KOMPAS.com — Hasil hitung cepat yang dilakukan sejumlah lembaga survei dalam Pilkada DKI Jakarta menunjukkan bahwa pasangan nomor pemilihan 2, Ahok-Djarot, mendulang suara paling banyak, yaitu sekitar 43 persen. Sementara itu, calon nomor pemilihan 1, Agus-Sylvi, berada di urutan paling buncit, yaitu sekitar 17 persen.
Karena tidak ada yang mencapai 50 persen plus 1, Pilkada DKI kemungkinan bakal dilanjutkan dengan putaran kedua antara Ahok-Djarot dan Anies-Sandi yang berhasil mendulang suara sekitar 39 persen. Kepastiannya, tentu kita tunggu hasil akhir penghitungan suara yang dilakukan KPU DKI Jakarta.
Pertanyaannya adalah bagaimana kita memaknai angka-angka itu? Apakah angka-angka itu bisa kita maknai secara sederhana sebagai Ahok menang dan Agus kalah? Tergantung dari sudut mana kita melihatnya.
Seorang kawan saya berseru dengan girang, "Ahok menang. Bayangkan, dihajar isu penistaan agama, menjadi terdakwa, didesak, ditahan, dan dipenjarakan, didemo '7 juta orang', dikafir-kafirkan, elektabilitasnya pernah melorot jauh di bawah Agus, tetapi bisa jadi nomor 1 di putaran pertama."
Salah? Tidak juga. Faktanya memang demikian.
Seorang kawan saya yang lain melihat dengan cara yang berbeda. Baginya, Ahok kalah telak karena tak mampu menang dalam satu putaran.
Ahok, yang dulu begitu digdaya mampu mengumpulkan 1 juta data KTP, lalu maju dalam pilkada dengan dukungan partai-partai besar dan selebritas yang berlimpah, ternyata tidak mampu meraup suara 50 persen plus 1.
Salah? Tidak. Faktanya memang begitu.
Ada juga yang memaknai angka-angka perolehan suara pada putaran pertama menunjukkan bahwa mayoritas warga Jakarta tidak menginginkan Ahok-Djarot kembali memimpin kota ini.
Perhitungannya sederhana, mereka yang tidak memilih Ahok, yaitu mereka yang memilih Agus-Sylvi dan Anies-Sandi, total suaranya mencapai sekitar 56 persen.
Salah? Tidak. Faktanya total suara yang tidak memilih Ahok-Djarot jika diakumulasikan memang lebih banyak.

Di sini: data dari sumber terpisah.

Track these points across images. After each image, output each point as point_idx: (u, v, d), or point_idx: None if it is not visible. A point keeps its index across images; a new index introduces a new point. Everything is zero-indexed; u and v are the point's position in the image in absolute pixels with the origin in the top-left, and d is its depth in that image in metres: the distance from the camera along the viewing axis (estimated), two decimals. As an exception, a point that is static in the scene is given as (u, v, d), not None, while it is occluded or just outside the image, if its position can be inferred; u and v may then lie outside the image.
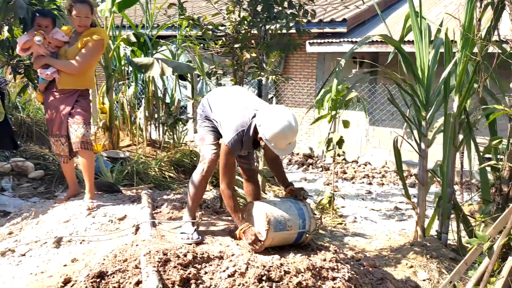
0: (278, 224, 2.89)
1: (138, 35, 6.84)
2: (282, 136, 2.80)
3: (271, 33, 4.17)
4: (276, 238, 2.91)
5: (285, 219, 2.93)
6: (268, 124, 2.81)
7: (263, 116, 2.86)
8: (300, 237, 3.00)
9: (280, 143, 2.83)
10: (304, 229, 2.97)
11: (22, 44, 3.81)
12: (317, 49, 9.22)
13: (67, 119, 3.87)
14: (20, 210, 4.17)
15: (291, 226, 2.93)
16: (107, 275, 2.48)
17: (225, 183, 3.06)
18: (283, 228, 2.91)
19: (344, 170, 8.28)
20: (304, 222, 2.98)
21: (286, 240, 2.99)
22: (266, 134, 2.81)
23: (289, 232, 2.94)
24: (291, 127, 2.81)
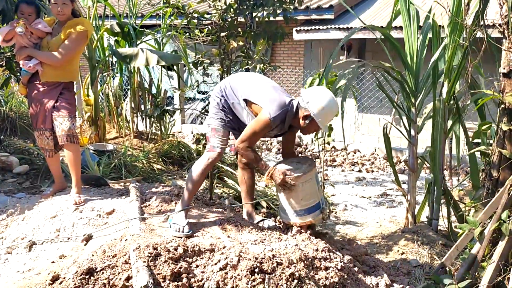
0: (317, 176, 3.15)
1: (122, 25, 6.70)
2: (329, 110, 2.97)
3: (258, 21, 4.10)
4: (308, 183, 3.05)
5: (319, 182, 3.23)
6: (316, 100, 2.94)
7: (309, 94, 2.99)
8: (317, 206, 3.10)
9: (327, 118, 3.01)
10: (323, 204, 3.14)
11: (3, 35, 3.69)
12: (304, 37, 9.15)
13: (52, 112, 3.78)
14: (5, 206, 4.08)
15: (319, 188, 3.16)
16: (96, 271, 2.44)
17: (246, 144, 3.07)
18: (317, 181, 3.14)
19: (334, 158, 8.28)
20: (323, 203, 3.16)
21: (310, 194, 3.08)
22: (315, 109, 2.93)
23: (317, 191, 3.12)
24: (336, 102, 3.03)
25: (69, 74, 3.90)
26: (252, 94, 3.07)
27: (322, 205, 3.13)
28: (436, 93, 4.15)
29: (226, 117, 3.18)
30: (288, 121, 3.06)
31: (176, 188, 4.14)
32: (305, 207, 3.08)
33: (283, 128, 3.14)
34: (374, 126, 9.02)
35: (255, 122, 3.02)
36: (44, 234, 3.23)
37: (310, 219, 3.10)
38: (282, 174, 3.01)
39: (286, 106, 3.00)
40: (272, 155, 8.74)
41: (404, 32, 4.19)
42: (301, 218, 3.10)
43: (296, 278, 2.46)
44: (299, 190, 3.05)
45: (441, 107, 4.06)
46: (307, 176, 3.04)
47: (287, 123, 3.07)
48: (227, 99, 3.17)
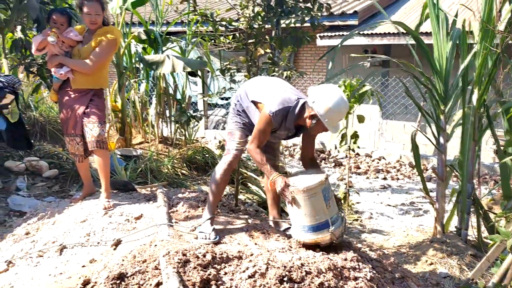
0: (325, 191, 2.89)
1: (149, 32, 6.80)
2: (337, 111, 2.84)
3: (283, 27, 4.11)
4: (312, 198, 2.86)
5: (330, 197, 2.94)
6: (323, 100, 2.82)
7: (316, 93, 2.88)
8: (323, 226, 2.88)
9: (334, 119, 2.87)
10: (333, 226, 2.89)
11: (37, 44, 3.79)
12: (328, 43, 9.12)
13: (82, 118, 3.85)
14: (35, 210, 4.18)
15: (329, 206, 2.91)
16: (127, 277, 2.46)
17: (255, 144, 3.05)
18: (325, 198, 2.89)
19: (358, 165, 8.20)
20: (335, 222, 2.93)
21: (314, 210, 2.89)
22: (320, 109, 2.81)
23: (324, 208, 2.89)
24: (345, 102, 2.87)
25: (99, 81, 3.96)
26: (259, 94, 3.09)
27: (332, 225, 2.89)
28: (465, 100, 4.08)
29: (242, 120, 3.22)
30: (291, 119, 2.97)
31: (202, 194, 4.17)
32: (309, 223, 2.90)
33: (290, 128, 3.04)
34: (399, 133, 8.90)
35: (258, 121, 3.04)
36: (74, 238, 3.28)
37: (315, 238, 2.91)
38: (285, 184, 2.91)
39: (289, 103, 2.94)
40: (295, 162, 8.71)
41: (433, 38, 4.13)
42: (305, 235, 2.94)
43: (325, 288, 2.43)
44: (302, 204, 2.89)
45: (471, 114, 3.99)
46: (310, 191, 2.85)
47: (290, 121, 2.98)
48: (242, 103, 3.21)
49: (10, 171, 5.25)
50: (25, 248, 3.35)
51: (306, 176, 3.03)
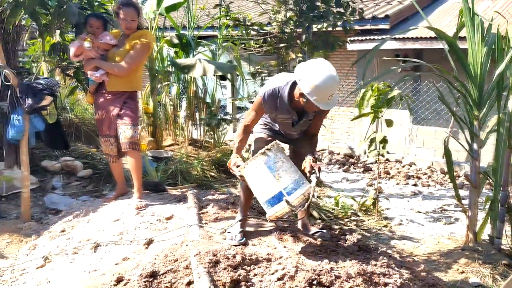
0: (271, 163, 2.76)
1: (181, 36, 6.93)
2: (323, 87, 2.70)
3: (313, 32, 4.12)
4: (256, 172, 2.79)
5: (279, 168, 2.78)
6: (308, 76, 2.71)
7: (302, 70, 2.77)
8: (278, 198, 2.76)
9: (322, 95, 2.72)
10: (289, 195, 2.73)
11: (74, 50, 3.93)
12: (358, 47, 9.04)
13: (116, 120, 3.96)
14: (71, 208, 4.33)
15: (279, 176, 2.76)
16: (159, 275, 2.52)
17: (243, 121, 3.11)
18: (271, 169, 2.76)
19: (388, 171, 8.09)
20: (293, 191, 2.74)
21: (263, 184, 2.80)
22: (306, 87, 2.71)
23: (272, 180, 2.75)
24: (332, 77, 2.71)
25: (133, 84, 4.07)
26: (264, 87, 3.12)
27: (289, 195, 2.73)
28: (500, 106, 3.99)
29: (263, 121, 3.25)
30: (284, 100, 2.91)
31: (231, 196, 4.21)
32: (265, 199, 2.82)
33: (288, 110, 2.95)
34: (430, 138, 8.74)
35: (252, 106, 3.10)
36: (108, 236, 3.38)
37: (274, 213, 2.79)
38: (234, 163, 2.92)
39: (278, 84, 2.92)
40: (323, 166, 8.67)
41: (468, 43, 4.06)
42: (268, 212, 2.83)
43: (355, 293, 2.43)
44: (250, 182, 2.85)
45: (506, 120, 3.90)
46: (251, 166, 2.80)
47: (283, 101, 2.92)
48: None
49: (47, 171, 5.45)
50: (61, 245, 3.47)
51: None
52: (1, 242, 3.85)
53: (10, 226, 4.08)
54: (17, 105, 4.01)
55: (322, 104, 2.77)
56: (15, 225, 4.11)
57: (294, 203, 2.73)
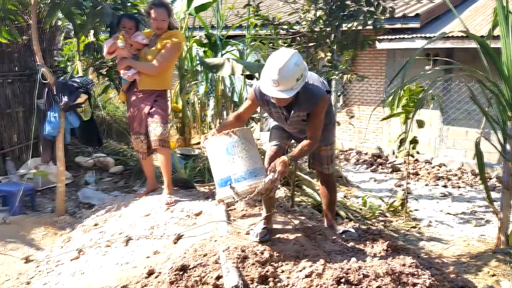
0: (230, 146, 2.76)
1: (210, 36, 7.01)
2: (264, 71, 2.75)
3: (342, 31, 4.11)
4: (213, 151, 2.82)
5: (236, 154, 2.76)
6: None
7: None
8: (225, 183, 2.75)
9: (265, 80, 2.75)
10: (237, 182, 2.71)
11: (108, 48, 4.05)
12: (387, 46, 8.93)
13: (146, 118, 4.06)
14: (103, 203, 4.46)
15: (233, 163, 2.74)
16: (189, 268, 2.58)
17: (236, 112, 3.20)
18: (228, 152, 2.75)
19: (417, 172, 7.97)
20: (241, 180, 2.72)
21: (216, 164, 2.82)
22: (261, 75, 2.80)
23: (225, 163, 2.75)
24: (274, 62, 2.69)
25: (163, 82, 4.16)
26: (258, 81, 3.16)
27: (236, 182, 2.71)
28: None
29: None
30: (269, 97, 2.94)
31: (259, 194, 4.24)
32: (216, 178, 2.84)
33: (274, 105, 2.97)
34: (461, 139, 8.56)
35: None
36: (139, 230, 3.47)
37: (218, 195, 2.82)
38: (204, 137, 2.97)
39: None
40: (350, 166, 8.62)
41: (501, 42, 3.97)
42: (216, 192, 2.86)
43: (383, 292, 2.42)
44: (209, 156, 2.89)
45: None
46: (211, 141, 2.83)
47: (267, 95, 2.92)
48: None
49: (80, 166, 5.62)
50: (94, 238, 3.59)
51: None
52: (37, 235, 4.01)
53: (45, 219, 4.25)
54: (54, 103, 4.15)
55: (265, 89, 2.77)
56: (50, 218, 4.27)
57: (239, 191, 2.69)
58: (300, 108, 2.97)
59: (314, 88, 2.97)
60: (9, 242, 3.84)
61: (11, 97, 5.38)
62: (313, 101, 2.93)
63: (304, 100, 2.93)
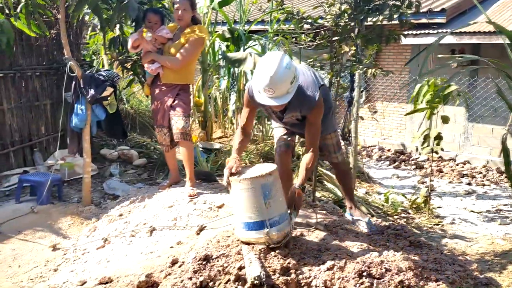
0: (268, 190, 2.62)
1: (232, 31, 7.03)
2: (256, 77, 2.67)
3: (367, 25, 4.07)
4: (248, 192, 2.63)
5: (273, 197, 2.64)
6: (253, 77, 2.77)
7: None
8: (258, 226, 2.63)
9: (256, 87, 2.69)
10: (272, 227, 2.62)
11: (133, 42, 4.11)
12: (412, 41, 8.80)
13: (169, 111, 4.11)
14: (127, 194, 4.55)
15: (269, 205, 2.63)
16: (212, 259, 2.62)
17: (240, 126, 3.13)
18: (264, 195, 2.61)
19: (440, 169, 7.85)
20: (276, 225, 2.64)
21: (249, 206, 2.65)
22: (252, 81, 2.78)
23: (262, 207, 2.62)
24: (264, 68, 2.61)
25: (186, 76, 4.20)
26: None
27: (271, 227, 2.61)
28: None
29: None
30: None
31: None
32: (245, 220, 2.68)
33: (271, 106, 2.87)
34: (486, 136, 8.39)
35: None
36: (162, 221, 3.53)
37: (248, 237, 2.68)
38: (229, 168, 2.75)
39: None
40: (372, 162, 8.56)
41: (531, 36, 3.87)
42: (240, 232, 2.73)
43: (406, 286, 2.42)
44: (237, 197, 2.69)
45: None
46: (245, 183, 2.62)
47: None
48: None
49: (105, 158, 5.74)
50: (119, 228, 3.66)
51: (261, 168, 2.78)
52: (64, 224, 4.12)
53: (72, 209, 4.35)
54: (81, 95, 4.24)
55: (260, 99, 2.71)
56: (77, 208, 4.38)
57: (274, 237, 2.63)
58: (294, 110, 2.95)
59: (308, 92, 2.89)
60: (37, 230, 3.96)
61: (39, 90, 5.52)
62: (307, 106, 2.90)
63: (298, 104, 2.90)
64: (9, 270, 3.43)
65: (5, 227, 3.94)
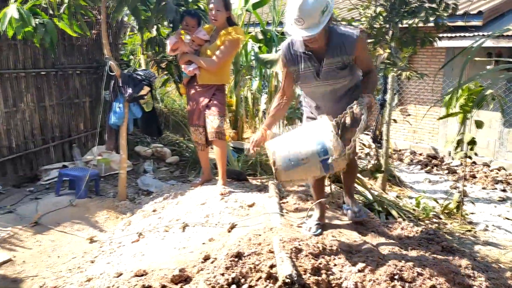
0: (289, 162, 2.64)
1: (265, 32, 7.09)
2: (287, 12, 2.62)
3: (402, 27, 4.05)
4: (291, 175, 2.68)
5: (297, 153, 2.63)
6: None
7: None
8: (327, 167, 2.61)
9: (288, 21, 2.63)
10: (326, 155, 2.57)
11: (171, 45, 4.20)
12: (447, 44, 8.64)
13: (205, 110, 4.19)
14: (161, 190, 4.67)
15: (306, 158, 2.61)
16: (244, 256, 2.67)
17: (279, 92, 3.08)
18: (296, 164, 2.63)
19: (474, 174, 7.69)
20: (324, 148, 2.58)
21: (307, 173, 2.68)
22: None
23: (306, 165, 2.62)
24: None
25: (222, 77, 4.27)
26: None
27: (326, 154, 2.58)
28: None
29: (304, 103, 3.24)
30: (296, 45, 2.86)
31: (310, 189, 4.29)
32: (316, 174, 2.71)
33: (304, 57, 2.85)
34: (523, 143, 8.17)
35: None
36: (195, 218, 3.62)
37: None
38: (252, 141, 3.03)
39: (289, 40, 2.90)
40: (403, 166, 8.45)
41: None
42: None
43: (437, 291, 2.41)
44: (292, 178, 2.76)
45: None
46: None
47: (295, 47, 2.86)
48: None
49: (139, 155, 5.90)
50: (153, 223, 3.77)
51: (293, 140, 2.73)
52: (100, 217, 4.27)
53: (108, 204, 4.51)
54: (119, 94, 4.39)
55: (292, 32, 2.64)
56: (112, 203, 4.53)
57: (338, 154, 2.57)
58: (335, 53, 2.80)
59: (346, 29, 2.83)
60: (76, 223, 4.12)
61: (79, 88, 5.73)
62: (349, 40, 2.77)
63: (339, 42, 2.78)
64: (49, 260, 3.58)
65: (45, 219, 4.12)
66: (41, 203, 4.41)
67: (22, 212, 4.25)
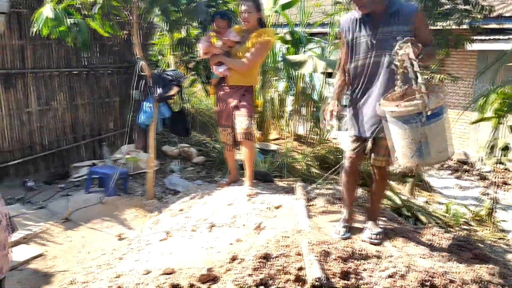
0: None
1: (293, 33, 7.07)
2: None
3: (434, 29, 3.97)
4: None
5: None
6: None
7: None
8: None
9: None
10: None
11: (204, 49, 4.21)
12: (479, 47, 8.42)
13: (234, 111, 4.20)
14: (188, 190, 4.70)
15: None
16: (272, 258, 2.66)
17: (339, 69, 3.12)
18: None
19: (506, 181, 7.47)
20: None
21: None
22: None
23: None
24: None
25: (251, 79, 4.27)
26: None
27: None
28: None
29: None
30: (354, 15, 2.88)
31: (338, 192, 4.24)
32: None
33: (360, 24, 2.84)
34: (558, 149, 7.88)
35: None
36: (222, 218, 3.63)
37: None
38: (330, 112, 3.03)
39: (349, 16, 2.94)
40: (433, 171, 8.28)
41: None
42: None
43: (470, 299, 2.35)
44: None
45: None
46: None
47: (354, 16, 2.88)
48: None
49: (166, 155, 5.96)
50: (180, 222, 3.80)
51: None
52: (128, 215, 4.33)
53: (136, 202, 4.57)
54: (149, 94, 4.44)
55: None
56: (140, 201, 4.60)
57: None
58: (392, 21, 2.76)
59: (405, 2, 2.85)
60: (105, 220, 4.20)
61: (110, 87, 5.83)
62: (407, 10, 2.74)
63: (397, 11, 2.75)
64: (79, 255, 3.66)
65: (76, 215, 4.21)
66: (71, 200, 4.51)
67: (54, 208, 4.36)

Lalu, mana yang benar dari pandangan-pandangan itu? Tergantung apa isi kepala dan ego Anda memaknai angka-angka itu. Kebenaran tidak terletak pada angka-angka tersebut, tetapi pada pikiran dan preferensi ego pemaknanya.
Agus
Tentang Agus, apakah ia betul kalah pada putaran pertama? Secara faktual, Agus memang tereliminasi dan tak mampu melaju ke putaran kedua. Mereka yang jengah melihat "ke-baperan" Pepo bersorak girang.
Angka perolehan suara Agus memang bisa dimaknai sebagai kekalahan jika dibanding dengan perolehan suara Ahok-Djarot atau Anies-Sandiaga. Namun, angka itu juga bisa dimaknai sebagai kemenangan.